# Task directions
Exact reproduction of the data is required, with images excluded.

* * * * *

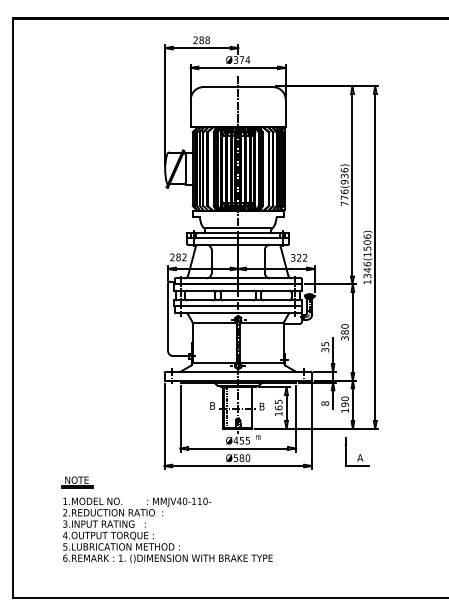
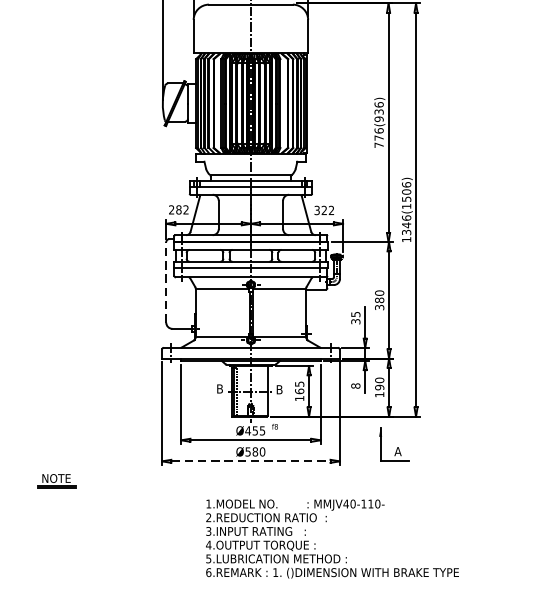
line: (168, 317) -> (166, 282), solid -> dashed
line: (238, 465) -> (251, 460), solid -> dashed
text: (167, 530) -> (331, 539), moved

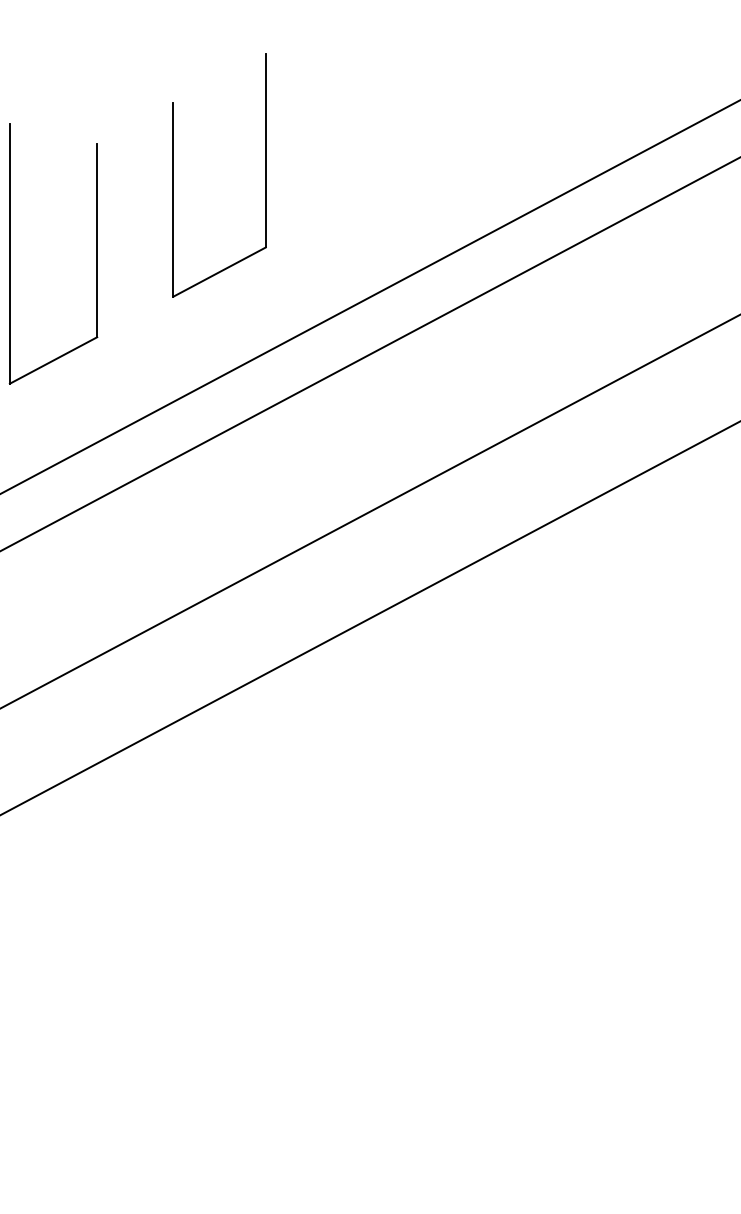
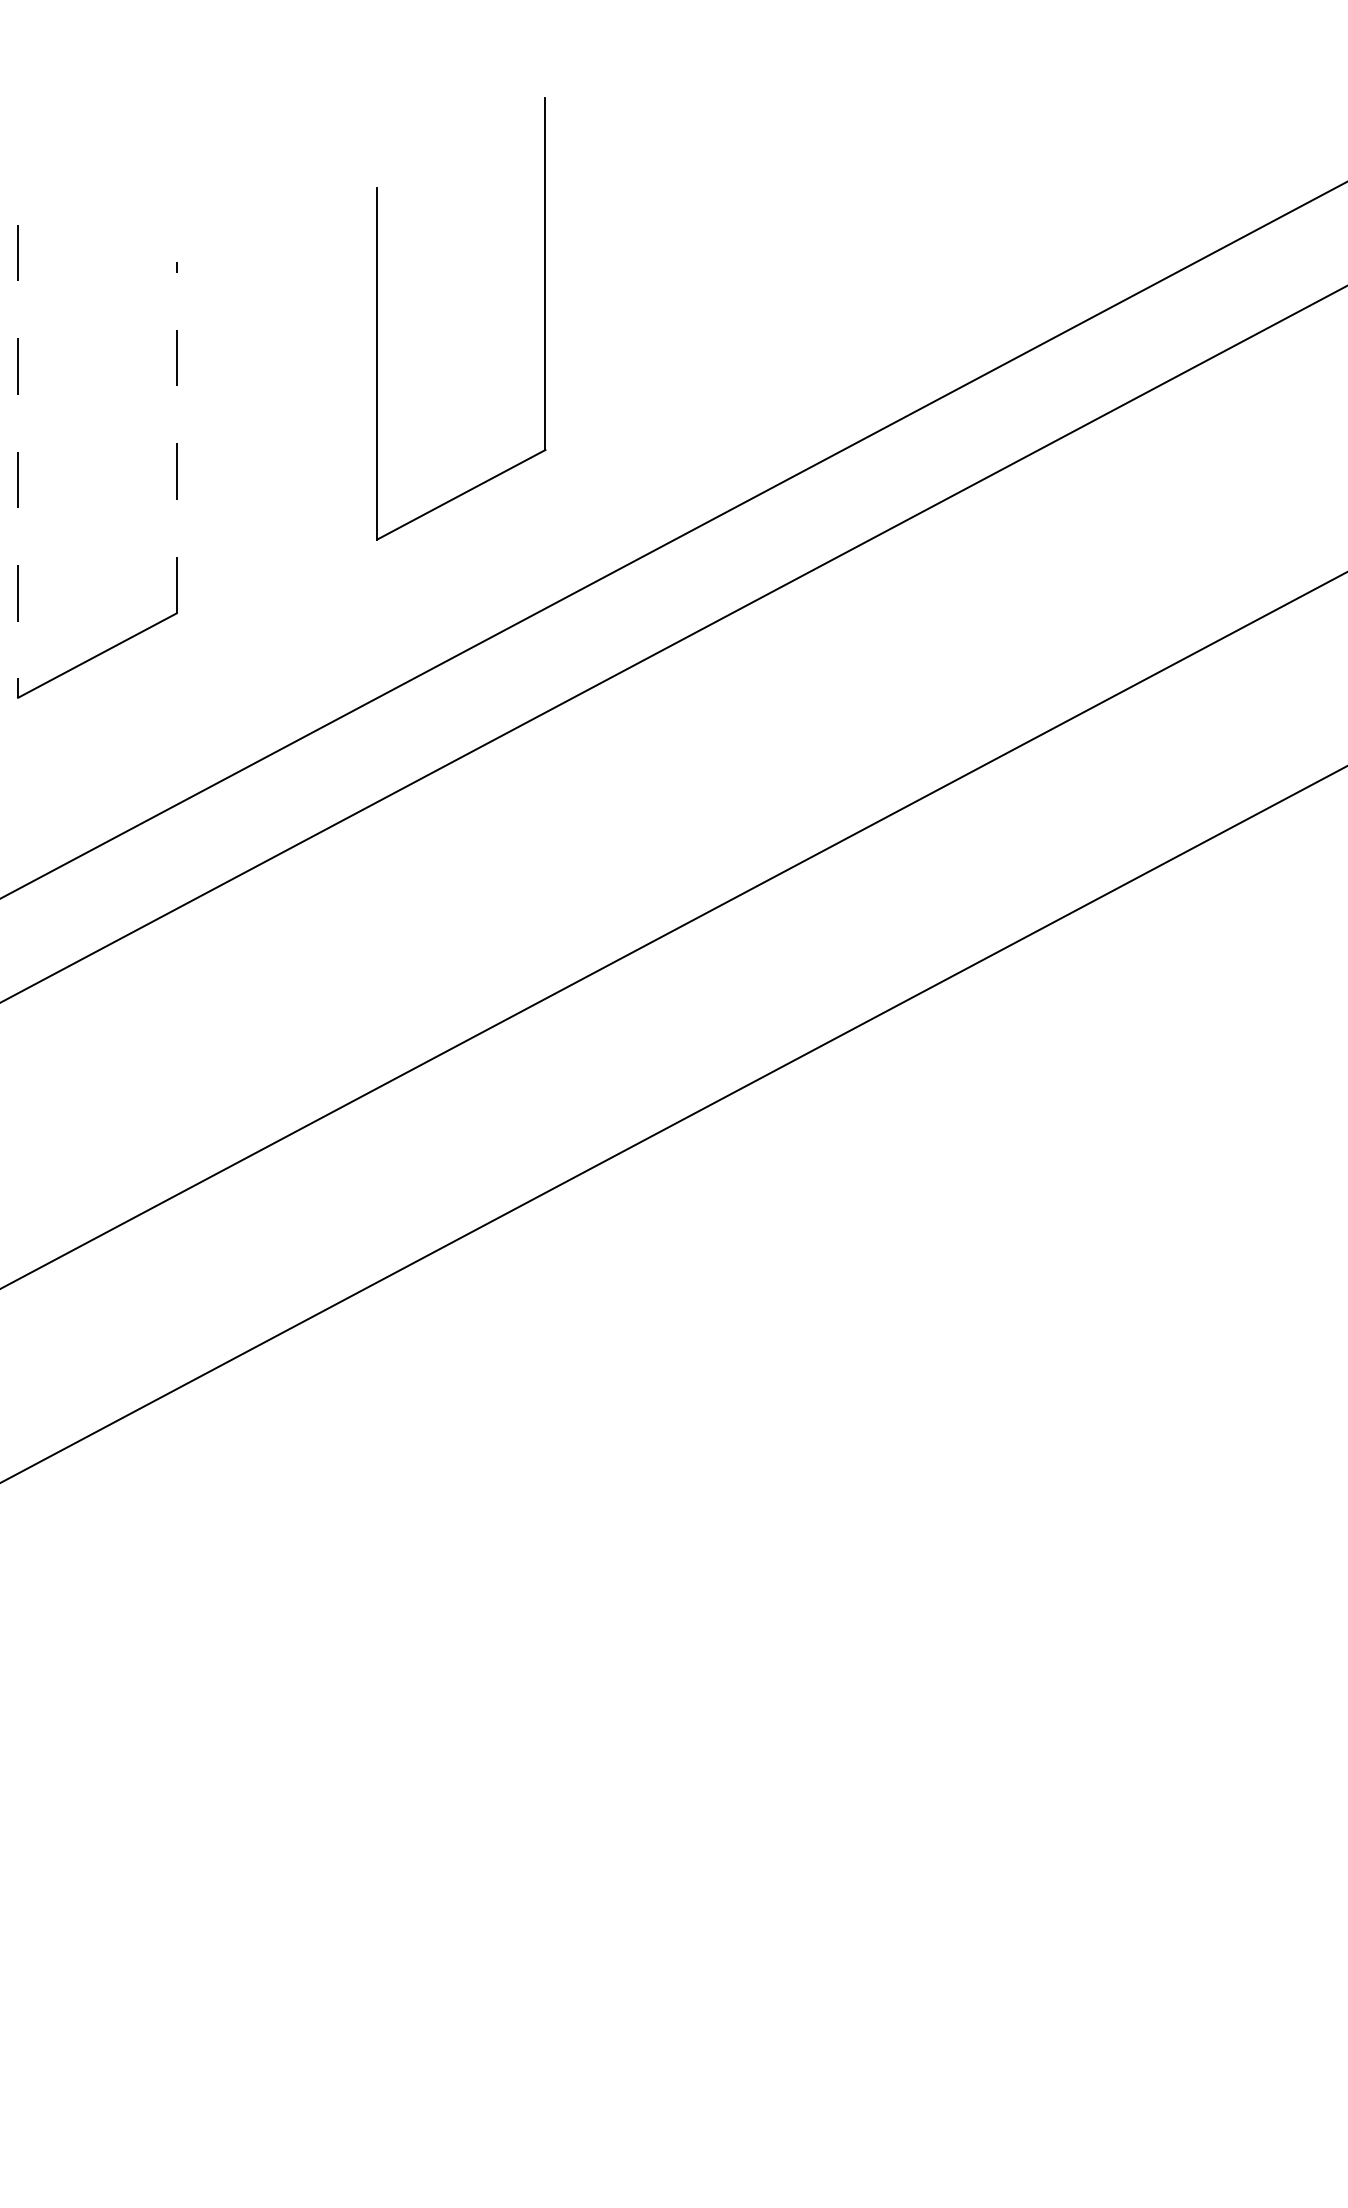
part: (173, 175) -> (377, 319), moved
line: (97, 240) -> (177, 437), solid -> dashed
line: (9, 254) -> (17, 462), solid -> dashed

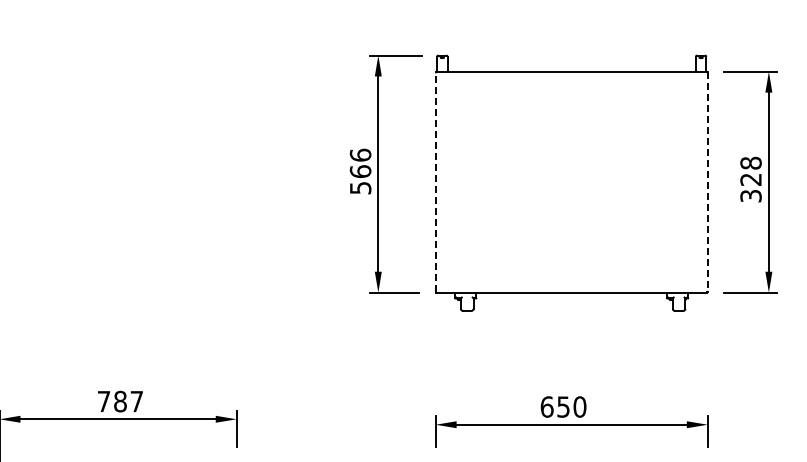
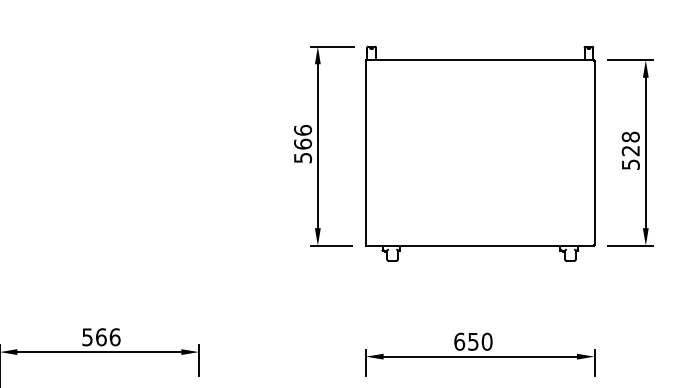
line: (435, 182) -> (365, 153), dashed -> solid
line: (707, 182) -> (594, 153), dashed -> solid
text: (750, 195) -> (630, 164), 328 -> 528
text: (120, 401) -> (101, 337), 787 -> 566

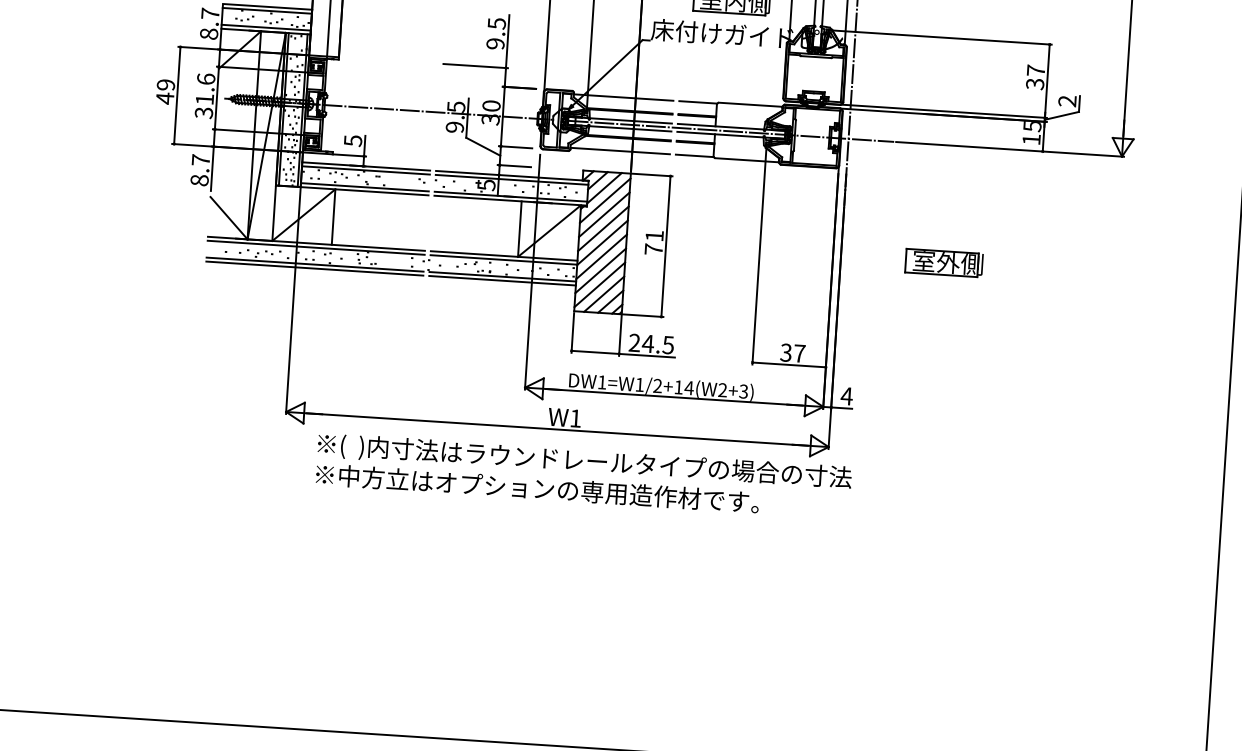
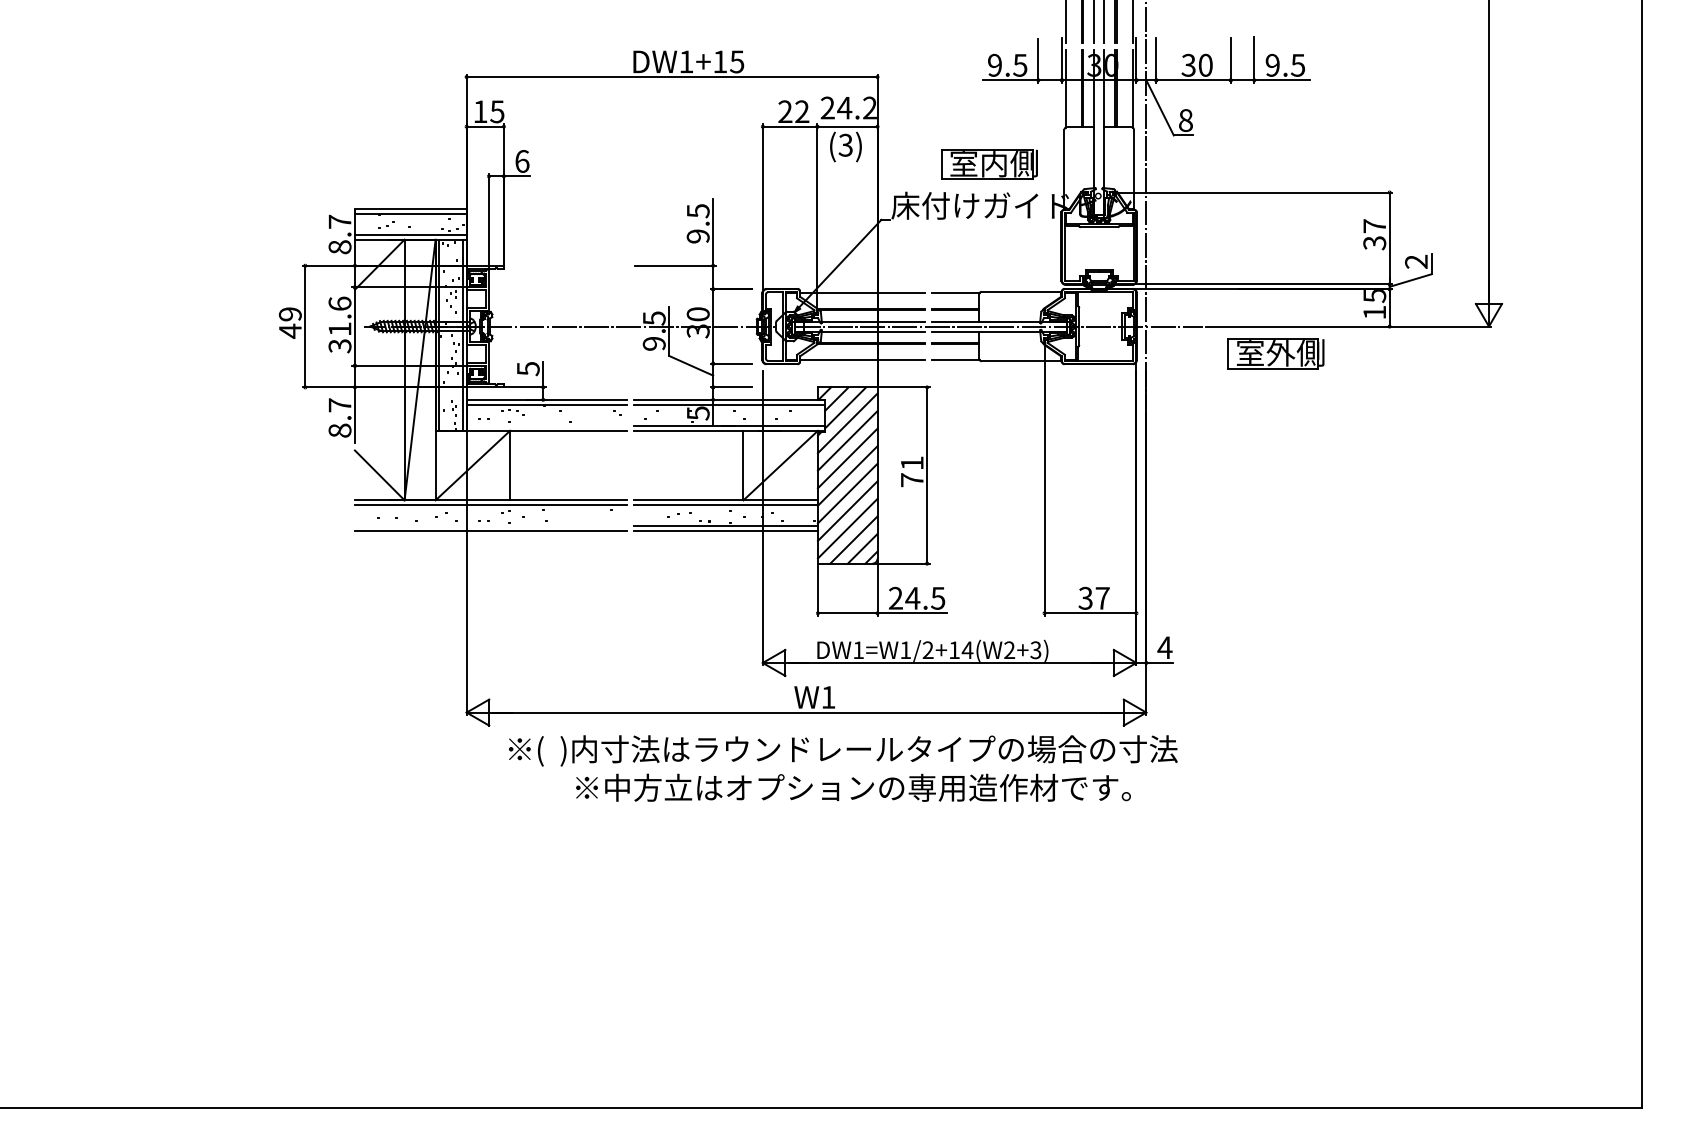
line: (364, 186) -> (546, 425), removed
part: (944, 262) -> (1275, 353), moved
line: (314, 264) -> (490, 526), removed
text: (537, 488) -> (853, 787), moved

* * * * *

# Answer to this task
line: (168, 317) -> (166, 282), solid -> dashed
line: (238, 465) -> (251, 460), solid -> dashed
text: (167, 530) -> (331, 539), moved

part: (173, 175) -> (377, 319), moved
line: (97, 240) -> (177, 437), solid -> dashed
line: (9, 254) -> (17, 462), solid -> dashed

line: (435, 182) -> (365, 153), dashed -> solid
line: (707, 182) -> (594, 153), dashed -> solid
text: (750, 195) -> (630, 164), 328 -> 528
text: (120, 401) -> (101, 337), 787 -> 566

line: (364, 186) -> (546, 425), removed
part: (944, 262) -> (1275, 353), moved
line: (314, 264) -> (490, 526), removed
text: (537, 488) -> (853, 787), moved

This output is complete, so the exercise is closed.